[Stored data]
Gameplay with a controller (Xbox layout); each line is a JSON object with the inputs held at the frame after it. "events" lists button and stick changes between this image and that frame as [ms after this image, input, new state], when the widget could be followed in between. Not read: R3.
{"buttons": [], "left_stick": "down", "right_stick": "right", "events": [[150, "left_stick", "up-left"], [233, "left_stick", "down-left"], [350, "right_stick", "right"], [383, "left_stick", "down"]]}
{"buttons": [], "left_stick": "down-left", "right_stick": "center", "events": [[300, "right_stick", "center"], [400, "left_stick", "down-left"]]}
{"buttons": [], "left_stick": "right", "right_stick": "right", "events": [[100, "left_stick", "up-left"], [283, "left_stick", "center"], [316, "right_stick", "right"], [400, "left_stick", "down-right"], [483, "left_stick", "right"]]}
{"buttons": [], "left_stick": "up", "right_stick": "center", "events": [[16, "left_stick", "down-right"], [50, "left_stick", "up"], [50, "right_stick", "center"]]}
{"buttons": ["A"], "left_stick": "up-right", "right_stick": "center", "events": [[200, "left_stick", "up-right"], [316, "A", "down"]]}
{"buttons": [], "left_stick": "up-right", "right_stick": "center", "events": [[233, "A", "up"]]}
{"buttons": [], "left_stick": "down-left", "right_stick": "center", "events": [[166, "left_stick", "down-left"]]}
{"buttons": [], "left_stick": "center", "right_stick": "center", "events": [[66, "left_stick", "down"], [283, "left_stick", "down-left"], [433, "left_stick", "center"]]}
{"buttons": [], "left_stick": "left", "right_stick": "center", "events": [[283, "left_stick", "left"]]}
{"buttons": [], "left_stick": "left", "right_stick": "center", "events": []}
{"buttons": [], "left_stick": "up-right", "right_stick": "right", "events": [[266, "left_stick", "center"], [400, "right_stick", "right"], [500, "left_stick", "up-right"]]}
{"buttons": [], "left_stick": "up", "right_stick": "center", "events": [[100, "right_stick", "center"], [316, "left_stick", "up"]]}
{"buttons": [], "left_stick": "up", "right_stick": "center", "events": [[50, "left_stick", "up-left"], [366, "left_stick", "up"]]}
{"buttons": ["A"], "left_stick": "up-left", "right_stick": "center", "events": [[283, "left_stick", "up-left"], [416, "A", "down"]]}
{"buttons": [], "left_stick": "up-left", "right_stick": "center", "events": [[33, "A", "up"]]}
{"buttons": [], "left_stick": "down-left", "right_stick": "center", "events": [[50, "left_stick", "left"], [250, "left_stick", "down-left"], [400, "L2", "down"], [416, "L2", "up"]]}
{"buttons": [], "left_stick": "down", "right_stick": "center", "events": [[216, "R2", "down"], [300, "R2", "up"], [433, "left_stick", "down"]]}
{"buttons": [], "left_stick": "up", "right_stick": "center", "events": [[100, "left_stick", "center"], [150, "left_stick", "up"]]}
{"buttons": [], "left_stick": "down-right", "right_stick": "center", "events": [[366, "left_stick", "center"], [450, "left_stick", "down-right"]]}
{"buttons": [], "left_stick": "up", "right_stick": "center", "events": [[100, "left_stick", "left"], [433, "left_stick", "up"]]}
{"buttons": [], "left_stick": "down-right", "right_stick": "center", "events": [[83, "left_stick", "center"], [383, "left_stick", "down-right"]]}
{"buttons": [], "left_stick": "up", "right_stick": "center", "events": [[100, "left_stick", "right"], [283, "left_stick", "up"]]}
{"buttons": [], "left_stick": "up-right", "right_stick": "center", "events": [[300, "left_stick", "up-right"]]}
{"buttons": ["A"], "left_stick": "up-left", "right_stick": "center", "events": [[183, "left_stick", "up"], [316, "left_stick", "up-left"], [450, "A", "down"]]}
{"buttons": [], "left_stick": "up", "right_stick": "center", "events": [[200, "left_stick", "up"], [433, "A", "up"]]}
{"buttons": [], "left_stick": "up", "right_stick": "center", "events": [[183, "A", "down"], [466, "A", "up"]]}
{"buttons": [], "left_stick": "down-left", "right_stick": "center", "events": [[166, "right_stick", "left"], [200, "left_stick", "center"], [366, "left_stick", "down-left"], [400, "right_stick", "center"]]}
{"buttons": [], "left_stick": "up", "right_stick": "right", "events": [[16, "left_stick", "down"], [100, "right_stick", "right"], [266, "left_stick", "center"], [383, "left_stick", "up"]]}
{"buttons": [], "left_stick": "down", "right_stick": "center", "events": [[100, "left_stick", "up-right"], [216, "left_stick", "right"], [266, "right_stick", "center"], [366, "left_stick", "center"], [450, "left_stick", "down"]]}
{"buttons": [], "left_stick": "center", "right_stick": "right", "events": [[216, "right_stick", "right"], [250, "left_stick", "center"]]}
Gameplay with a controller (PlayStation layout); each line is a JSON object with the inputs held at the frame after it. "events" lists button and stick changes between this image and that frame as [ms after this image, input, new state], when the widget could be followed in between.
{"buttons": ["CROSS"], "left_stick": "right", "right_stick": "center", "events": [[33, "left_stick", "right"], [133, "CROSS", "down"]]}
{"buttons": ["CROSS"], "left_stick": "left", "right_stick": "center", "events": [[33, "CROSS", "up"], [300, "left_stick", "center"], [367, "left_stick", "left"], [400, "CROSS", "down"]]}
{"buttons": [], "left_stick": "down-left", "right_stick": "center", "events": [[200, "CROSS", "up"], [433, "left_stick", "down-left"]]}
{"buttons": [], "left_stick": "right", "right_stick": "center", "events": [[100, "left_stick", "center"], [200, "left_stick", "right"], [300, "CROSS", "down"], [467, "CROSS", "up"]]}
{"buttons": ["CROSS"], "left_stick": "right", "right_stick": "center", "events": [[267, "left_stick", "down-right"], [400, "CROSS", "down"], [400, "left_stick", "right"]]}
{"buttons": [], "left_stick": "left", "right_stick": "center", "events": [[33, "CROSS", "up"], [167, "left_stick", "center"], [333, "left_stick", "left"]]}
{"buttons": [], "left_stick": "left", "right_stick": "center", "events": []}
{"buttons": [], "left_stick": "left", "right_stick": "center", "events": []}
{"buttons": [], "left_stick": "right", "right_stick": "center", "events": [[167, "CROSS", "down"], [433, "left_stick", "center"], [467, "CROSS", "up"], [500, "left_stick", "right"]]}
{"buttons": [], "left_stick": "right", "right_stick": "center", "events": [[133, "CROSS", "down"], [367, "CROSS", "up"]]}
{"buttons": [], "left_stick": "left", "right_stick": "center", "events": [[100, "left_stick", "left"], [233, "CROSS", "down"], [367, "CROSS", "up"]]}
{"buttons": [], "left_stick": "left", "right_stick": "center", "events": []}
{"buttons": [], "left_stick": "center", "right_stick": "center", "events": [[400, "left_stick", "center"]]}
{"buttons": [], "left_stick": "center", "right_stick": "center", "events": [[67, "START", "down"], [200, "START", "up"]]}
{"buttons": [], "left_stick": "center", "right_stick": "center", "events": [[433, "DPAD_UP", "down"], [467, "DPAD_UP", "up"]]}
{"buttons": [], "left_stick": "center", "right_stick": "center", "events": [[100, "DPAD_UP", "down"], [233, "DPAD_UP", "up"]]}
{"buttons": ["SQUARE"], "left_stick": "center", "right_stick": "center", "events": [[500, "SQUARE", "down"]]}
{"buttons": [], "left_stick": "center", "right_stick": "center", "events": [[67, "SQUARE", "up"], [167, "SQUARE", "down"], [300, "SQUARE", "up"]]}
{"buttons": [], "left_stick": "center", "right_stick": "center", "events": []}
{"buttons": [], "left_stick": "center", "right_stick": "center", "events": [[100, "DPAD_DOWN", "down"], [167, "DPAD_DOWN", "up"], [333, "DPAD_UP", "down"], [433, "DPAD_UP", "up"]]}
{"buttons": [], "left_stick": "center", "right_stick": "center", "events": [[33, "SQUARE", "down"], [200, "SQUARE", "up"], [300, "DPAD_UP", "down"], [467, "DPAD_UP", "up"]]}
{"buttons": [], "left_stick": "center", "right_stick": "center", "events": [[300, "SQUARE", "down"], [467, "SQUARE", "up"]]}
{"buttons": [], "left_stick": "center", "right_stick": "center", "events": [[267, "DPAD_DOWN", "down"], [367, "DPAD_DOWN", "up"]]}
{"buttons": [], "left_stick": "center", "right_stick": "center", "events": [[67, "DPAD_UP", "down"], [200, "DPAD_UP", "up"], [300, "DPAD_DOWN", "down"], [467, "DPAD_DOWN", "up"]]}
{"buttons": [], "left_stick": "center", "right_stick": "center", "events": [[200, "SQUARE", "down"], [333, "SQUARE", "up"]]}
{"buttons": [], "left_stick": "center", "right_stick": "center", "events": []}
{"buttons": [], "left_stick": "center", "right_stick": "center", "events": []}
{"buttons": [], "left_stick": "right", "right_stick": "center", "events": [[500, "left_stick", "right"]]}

### The task:
Only the lines with the string "could" are wanted; pick them out of the records above and copy them.

### Task result:
Gameplay with a controller (Xbox layout); each line is a JSON object with the inputs held at the frame after it. "events" lists button and stick changes between this image and that frame as [ms after this image, input, new state], when the widget could be followed in between. Not read: R3.
Gameplay with a controller (PlayStation layout); each line is a JSON object with the inputs held at the frame after it. "events" lists button and stick changes between this image and that frame as [ms after this image, input, new state], when the widget could be followed in between.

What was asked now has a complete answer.